El creyente reconoce en la naturaleza el maravilloso resultado de la intervención creadora de Dios, que el hombre puede utilizar responsablemente para satisfacer sus legítimas necesidades materiales e inmateriales, respetando el equilibrio inherente a la creación misma.
La naturaleza es expresión de un proyecto de amor y de verdad, ella nos procede y no ha sido dada por Dios como ámbito de vida. Está destinada a encontrar la plenitud en Cristo al final de los tiempos (ef. 1,9-10) y por tanto es una vocación. La naturaleza esta a nuestra disposición no como un montón de desechos esparcidos al azar, sino como un don del creador que ha diseñado sus estructuras interiores para que el hombre descubra las orientaciones que se deben seguir para guardarla y cultivarla (Gen 2,15).
En esta nueva Hora de Gracia, al mirar los "signos de los tiempos" de una nueva etapa por la que hemos de peregrinar, en fidelidad a nuestra esperanza de una Tierra Nueva para todas y para todos, es urgente una responsable toma de conciencia para poder trabajar en unidad. . Todos los pueblos (hombres y mujeres) estamos llamados a tener parte activa en la construcción de un mundo mejor, más humano, justo, fraterno y solidario.

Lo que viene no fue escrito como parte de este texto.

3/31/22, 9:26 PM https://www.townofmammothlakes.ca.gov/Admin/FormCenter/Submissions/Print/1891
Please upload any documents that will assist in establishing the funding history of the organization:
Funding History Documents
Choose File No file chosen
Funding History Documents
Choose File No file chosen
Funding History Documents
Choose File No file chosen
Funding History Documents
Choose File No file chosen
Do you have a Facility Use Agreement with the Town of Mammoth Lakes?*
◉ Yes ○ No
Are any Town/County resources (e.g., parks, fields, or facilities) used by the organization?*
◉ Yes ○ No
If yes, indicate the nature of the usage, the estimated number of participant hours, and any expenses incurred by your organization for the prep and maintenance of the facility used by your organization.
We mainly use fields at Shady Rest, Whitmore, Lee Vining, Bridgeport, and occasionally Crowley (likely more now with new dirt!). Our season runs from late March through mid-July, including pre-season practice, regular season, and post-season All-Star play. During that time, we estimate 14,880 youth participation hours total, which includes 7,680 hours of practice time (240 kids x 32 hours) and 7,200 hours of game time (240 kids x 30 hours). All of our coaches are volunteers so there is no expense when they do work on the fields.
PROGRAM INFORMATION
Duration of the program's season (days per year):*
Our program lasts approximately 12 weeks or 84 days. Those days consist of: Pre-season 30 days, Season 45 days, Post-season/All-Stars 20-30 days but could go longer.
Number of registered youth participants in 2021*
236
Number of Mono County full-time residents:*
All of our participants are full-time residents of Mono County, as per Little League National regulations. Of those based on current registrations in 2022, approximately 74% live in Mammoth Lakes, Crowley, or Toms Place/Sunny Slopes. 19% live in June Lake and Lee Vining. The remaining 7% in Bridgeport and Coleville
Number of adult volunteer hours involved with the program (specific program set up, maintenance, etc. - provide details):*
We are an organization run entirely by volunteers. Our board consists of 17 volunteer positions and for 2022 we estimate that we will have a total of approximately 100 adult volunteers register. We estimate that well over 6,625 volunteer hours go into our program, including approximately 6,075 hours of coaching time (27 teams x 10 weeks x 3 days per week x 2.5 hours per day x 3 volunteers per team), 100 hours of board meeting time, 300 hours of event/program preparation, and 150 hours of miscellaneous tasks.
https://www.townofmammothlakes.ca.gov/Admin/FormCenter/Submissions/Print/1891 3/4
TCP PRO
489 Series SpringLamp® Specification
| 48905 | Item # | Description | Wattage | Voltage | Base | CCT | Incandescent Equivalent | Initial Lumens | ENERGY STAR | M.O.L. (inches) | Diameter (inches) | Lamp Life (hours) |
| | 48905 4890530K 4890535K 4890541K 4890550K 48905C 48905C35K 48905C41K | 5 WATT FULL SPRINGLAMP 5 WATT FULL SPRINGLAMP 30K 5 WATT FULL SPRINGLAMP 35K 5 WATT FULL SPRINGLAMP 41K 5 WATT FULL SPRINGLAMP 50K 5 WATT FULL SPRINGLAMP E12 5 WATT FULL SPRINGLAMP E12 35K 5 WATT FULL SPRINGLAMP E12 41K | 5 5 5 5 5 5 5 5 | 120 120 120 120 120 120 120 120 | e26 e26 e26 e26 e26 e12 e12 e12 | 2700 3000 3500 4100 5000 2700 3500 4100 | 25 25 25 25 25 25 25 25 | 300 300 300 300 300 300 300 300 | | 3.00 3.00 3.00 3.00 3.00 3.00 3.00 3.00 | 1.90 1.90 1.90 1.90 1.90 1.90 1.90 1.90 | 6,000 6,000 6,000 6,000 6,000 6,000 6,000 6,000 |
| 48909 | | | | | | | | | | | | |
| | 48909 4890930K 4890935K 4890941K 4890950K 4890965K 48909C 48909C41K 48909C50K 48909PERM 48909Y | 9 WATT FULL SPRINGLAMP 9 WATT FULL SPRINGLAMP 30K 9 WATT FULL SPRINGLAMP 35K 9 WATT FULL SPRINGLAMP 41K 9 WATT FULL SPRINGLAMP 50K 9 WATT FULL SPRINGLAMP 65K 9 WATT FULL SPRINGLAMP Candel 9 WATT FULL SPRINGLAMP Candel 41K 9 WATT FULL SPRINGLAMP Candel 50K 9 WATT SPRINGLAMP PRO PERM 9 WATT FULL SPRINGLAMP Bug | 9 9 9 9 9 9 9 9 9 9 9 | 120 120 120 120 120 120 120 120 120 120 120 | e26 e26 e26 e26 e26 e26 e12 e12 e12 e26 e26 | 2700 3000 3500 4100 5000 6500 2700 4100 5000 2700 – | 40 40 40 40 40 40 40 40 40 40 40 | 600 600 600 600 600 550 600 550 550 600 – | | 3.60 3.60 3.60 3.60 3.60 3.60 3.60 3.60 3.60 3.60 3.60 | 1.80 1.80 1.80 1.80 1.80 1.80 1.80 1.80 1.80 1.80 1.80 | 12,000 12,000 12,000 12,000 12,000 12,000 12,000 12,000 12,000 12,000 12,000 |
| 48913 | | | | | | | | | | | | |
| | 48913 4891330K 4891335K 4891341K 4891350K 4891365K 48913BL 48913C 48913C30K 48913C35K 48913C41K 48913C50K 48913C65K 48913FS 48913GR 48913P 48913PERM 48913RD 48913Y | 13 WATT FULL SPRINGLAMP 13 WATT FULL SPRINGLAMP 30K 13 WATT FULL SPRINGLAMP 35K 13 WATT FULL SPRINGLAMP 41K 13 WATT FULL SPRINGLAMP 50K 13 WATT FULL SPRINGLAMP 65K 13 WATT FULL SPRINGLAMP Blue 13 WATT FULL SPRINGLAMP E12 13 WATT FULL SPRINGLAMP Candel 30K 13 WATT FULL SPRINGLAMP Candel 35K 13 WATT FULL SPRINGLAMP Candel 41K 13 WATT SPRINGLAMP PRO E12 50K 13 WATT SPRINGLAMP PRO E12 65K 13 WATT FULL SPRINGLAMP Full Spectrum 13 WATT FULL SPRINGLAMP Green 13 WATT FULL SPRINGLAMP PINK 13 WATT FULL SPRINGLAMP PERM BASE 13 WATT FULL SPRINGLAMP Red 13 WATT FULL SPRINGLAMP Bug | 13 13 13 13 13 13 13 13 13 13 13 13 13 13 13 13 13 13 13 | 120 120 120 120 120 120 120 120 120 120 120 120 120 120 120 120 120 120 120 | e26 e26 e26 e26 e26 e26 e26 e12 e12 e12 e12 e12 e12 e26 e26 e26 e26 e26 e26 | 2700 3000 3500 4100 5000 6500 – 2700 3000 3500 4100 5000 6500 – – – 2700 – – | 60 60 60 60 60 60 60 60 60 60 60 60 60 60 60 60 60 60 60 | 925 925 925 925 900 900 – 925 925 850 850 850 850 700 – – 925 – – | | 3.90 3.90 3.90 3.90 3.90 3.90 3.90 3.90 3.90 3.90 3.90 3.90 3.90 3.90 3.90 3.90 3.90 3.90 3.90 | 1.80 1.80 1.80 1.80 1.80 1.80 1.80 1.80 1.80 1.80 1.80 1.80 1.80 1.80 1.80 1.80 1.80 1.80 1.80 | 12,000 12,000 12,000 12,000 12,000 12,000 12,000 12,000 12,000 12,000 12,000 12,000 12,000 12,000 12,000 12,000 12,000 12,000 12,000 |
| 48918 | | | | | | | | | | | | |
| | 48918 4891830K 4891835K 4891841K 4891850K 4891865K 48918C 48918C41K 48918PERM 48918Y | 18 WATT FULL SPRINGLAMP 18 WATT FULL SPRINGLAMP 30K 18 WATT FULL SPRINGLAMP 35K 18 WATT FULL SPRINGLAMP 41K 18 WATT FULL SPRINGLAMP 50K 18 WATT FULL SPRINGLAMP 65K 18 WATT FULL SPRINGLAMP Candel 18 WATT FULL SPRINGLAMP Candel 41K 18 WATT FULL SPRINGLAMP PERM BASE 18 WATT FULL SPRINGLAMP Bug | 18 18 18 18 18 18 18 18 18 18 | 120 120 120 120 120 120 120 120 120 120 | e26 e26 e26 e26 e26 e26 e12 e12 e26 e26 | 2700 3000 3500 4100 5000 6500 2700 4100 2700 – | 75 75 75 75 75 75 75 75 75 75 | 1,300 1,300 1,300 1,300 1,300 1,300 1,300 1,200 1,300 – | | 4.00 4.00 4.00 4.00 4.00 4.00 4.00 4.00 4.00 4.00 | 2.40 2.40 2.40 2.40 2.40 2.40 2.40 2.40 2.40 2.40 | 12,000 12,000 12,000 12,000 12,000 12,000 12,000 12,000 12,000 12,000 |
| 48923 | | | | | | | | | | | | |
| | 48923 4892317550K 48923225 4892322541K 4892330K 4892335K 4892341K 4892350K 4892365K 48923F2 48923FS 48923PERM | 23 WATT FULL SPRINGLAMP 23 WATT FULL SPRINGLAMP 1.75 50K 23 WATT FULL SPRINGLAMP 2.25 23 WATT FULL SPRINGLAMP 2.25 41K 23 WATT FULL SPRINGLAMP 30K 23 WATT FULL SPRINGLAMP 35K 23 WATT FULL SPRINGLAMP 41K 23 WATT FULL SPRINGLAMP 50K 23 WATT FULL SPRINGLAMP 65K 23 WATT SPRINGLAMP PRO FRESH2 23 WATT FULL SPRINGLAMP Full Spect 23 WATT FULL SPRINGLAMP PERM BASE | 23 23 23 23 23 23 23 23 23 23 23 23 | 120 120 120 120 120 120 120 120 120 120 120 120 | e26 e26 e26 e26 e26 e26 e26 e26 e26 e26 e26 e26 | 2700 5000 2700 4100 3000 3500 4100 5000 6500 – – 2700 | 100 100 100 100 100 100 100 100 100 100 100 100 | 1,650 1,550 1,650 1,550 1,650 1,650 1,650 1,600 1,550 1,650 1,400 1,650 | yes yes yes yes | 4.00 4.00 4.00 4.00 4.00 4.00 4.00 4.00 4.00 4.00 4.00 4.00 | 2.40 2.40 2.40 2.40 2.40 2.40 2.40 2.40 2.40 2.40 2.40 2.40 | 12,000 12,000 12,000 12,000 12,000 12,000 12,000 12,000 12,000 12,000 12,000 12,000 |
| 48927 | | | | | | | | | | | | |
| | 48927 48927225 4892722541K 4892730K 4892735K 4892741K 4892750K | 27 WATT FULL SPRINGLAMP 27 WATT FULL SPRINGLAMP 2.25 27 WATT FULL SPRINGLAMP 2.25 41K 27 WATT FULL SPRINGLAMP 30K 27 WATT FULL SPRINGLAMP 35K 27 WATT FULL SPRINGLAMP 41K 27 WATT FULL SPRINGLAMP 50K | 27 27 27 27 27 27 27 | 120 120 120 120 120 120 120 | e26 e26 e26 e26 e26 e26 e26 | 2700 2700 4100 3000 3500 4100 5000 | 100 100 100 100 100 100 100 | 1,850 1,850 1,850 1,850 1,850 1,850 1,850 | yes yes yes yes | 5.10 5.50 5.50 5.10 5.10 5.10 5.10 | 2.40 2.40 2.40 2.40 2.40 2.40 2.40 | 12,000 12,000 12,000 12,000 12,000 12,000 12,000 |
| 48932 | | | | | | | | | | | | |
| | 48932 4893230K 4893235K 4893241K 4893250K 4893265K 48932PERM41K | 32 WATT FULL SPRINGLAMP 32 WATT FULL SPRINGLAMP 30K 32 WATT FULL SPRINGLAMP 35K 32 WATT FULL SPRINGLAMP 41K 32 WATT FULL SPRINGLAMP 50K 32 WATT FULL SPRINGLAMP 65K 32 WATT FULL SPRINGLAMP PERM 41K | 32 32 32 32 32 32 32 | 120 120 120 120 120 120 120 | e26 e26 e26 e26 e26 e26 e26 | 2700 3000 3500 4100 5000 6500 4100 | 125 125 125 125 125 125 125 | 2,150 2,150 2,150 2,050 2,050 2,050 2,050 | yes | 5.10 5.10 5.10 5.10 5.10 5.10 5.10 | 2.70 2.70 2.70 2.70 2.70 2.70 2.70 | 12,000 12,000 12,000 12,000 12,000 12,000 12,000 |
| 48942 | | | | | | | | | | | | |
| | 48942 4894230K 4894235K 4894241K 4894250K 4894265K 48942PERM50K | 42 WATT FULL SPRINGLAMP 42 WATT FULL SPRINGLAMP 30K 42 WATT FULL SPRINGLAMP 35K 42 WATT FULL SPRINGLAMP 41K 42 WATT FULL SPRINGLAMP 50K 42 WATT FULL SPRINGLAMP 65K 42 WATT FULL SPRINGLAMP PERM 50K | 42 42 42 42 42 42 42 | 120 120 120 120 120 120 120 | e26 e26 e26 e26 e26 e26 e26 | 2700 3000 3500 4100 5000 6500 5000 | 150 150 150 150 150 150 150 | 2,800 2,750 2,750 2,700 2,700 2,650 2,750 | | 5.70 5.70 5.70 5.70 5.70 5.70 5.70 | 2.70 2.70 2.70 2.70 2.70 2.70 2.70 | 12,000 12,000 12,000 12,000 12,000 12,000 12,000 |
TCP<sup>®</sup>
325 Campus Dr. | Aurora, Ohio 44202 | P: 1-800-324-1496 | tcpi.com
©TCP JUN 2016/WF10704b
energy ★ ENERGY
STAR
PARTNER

LOS PUEBLOS MERECEMOS GOZAR DE PAZ, JUSTICIA Y TRANQUILIDAD.
JUNTOS PODEMOS CONSTRUIR OTRO MUNDO MEJOR, NO ESPEREMOS QUE LO HAGAN LAS INSTANCIAS GUBERNAMENTALES, NO CAIGAMOS EN LA DEPENDENCIA.
NO AL MAIZ TRANSGENICO; “EL MAIZ SE DA EN LOS CAMPOS, NO EN LOS LABORATORIOS”.
HOMBRES Y MUJERES PODEMOS HACER POSIBLE OTRO MUNDO MEJOR.
¡!!!!OTRO MUNDO ES POSIBLE POR QUE YA EXISTE!!!!!